▶ **Written task A**
Using the passage on restaurant social-media controversies, explain why, according to the text, negative buzz was hardly bad for business for Chick-fil-A.

▶ **Selected excerpt**
Marzilli did not mention specific incidents, but the industry has seen several controversies play out on social media since mid-2012, the last time BrandIndex released this kind of perception ranking. Most notably was the August 2012 flap over Chick-fil-A president Dan Cathy’s comments on “traditional marriage,” which ignited online and in-store arguments from proponents and opponents of same-sex marriage.

As a result, Chick-fil-A’s buzz score has taken a hit, falling from a score of 20.7 in the first half of 2012 to 11.5 in the first half of 2013. However, negative buzz was hardly bad for business, as an “appreciation day” that supporters organized last Aug. 1 turned into an “unprecedented” day of record sales for Atlanta-based Chick-fil-A.

Other social-media controversies included political arguments involving Papa John’s Pizza, Applebee’s and Denny’s; social media backlash over a photo of an employee licking a stack of shells at Taco Bell; and “footlong” sandwiches coming up short at Subway.

▶ **Written task B**
Render the listing below as a JSON list of strings, with one string for each line and blank lines left out. Cover the whole listing, but omit the picture lines from your answer.

▶ **Supplied records**

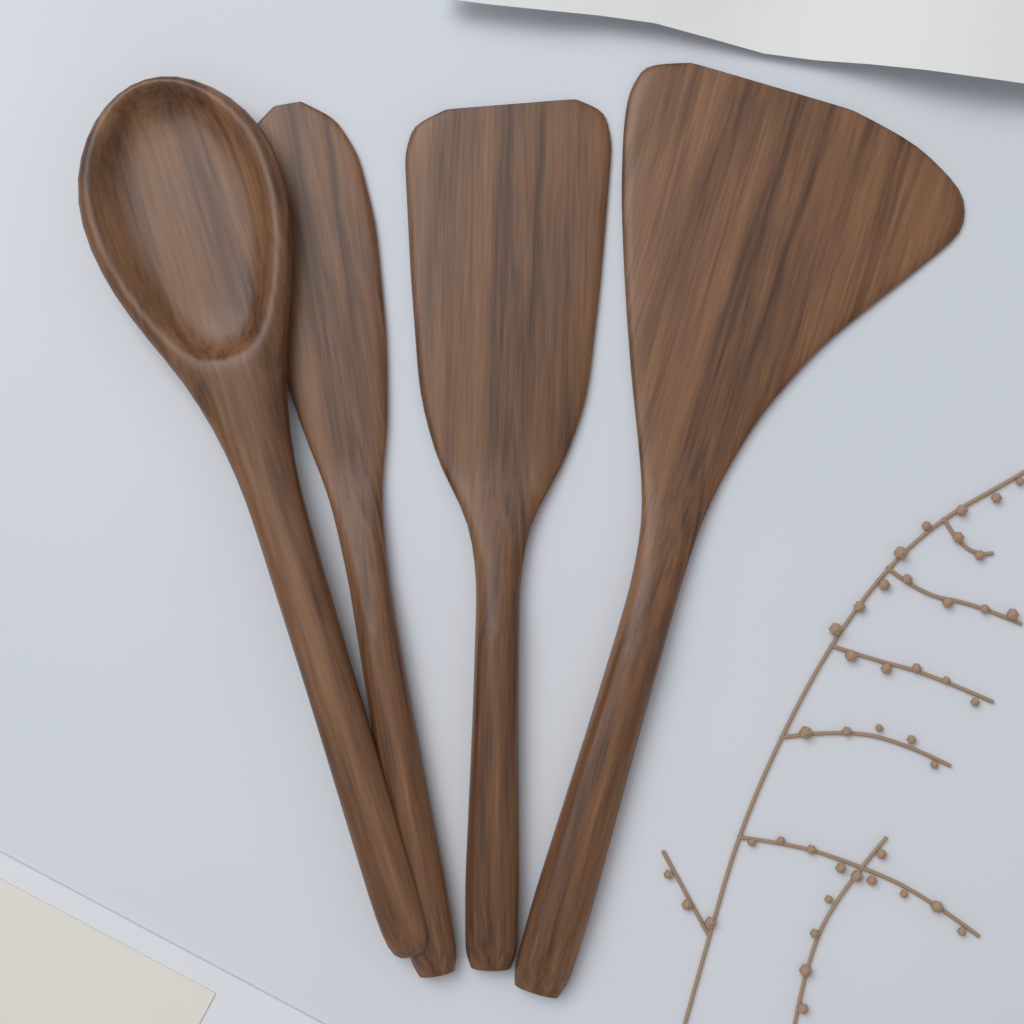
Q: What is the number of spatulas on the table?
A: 3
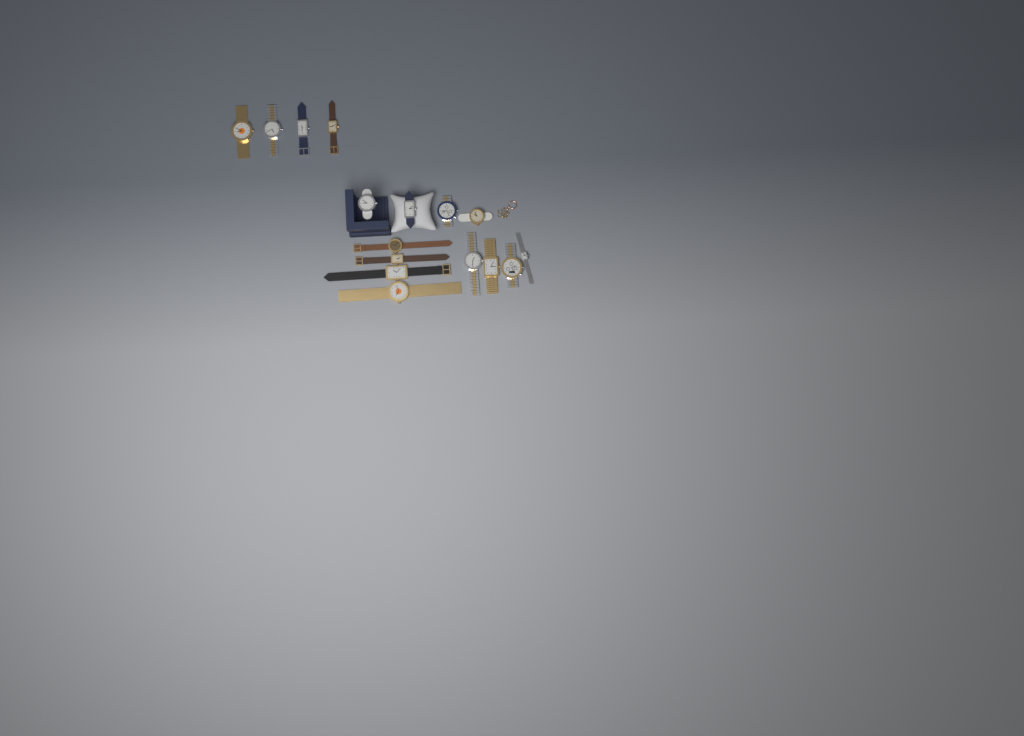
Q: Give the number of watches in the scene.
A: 16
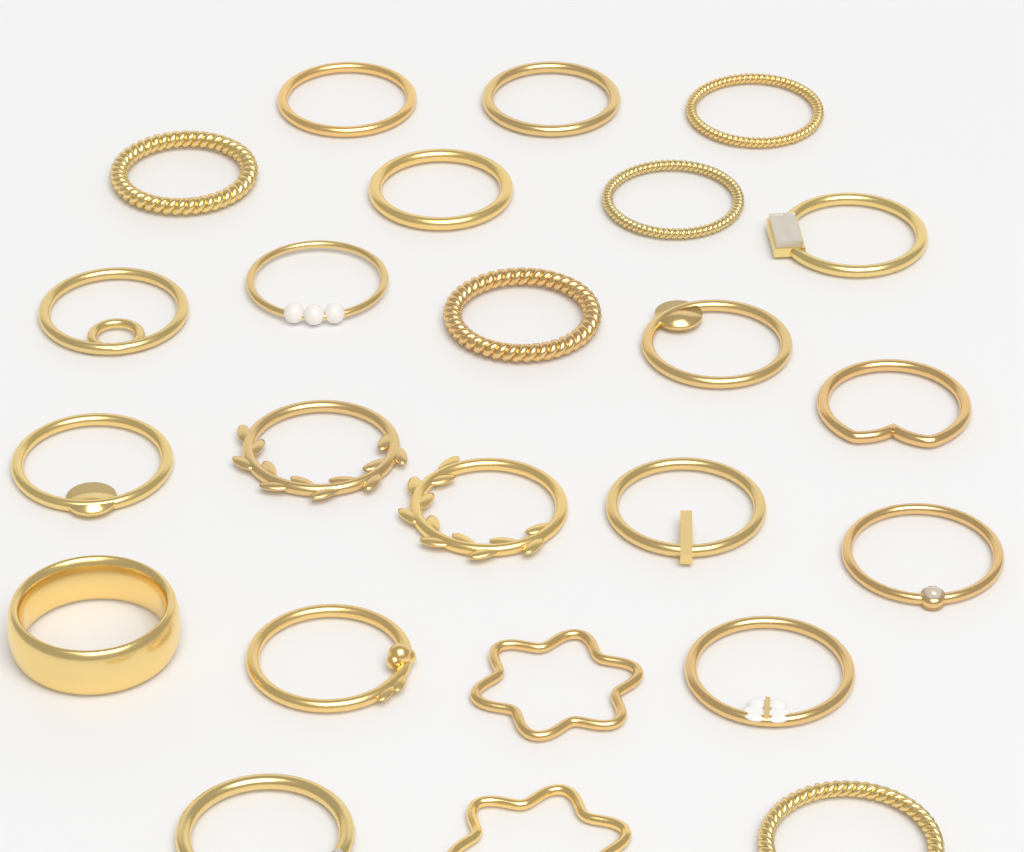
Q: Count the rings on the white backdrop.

▶ **Reply A**
Negative buzz was hardly bad for business because the "appreciation day" that supporters organized on Aug. 1 turned into an "unprecedented" day of record sales for Chick-fil-A.

▶ **Reply B**
[
  "Q: What is the number of spatulas on the table?",
  "A: 3",
  "Q: Give the number of watches in the scene.",
  "A: 16",
  "Q: Count the rings on the white backdrop."
]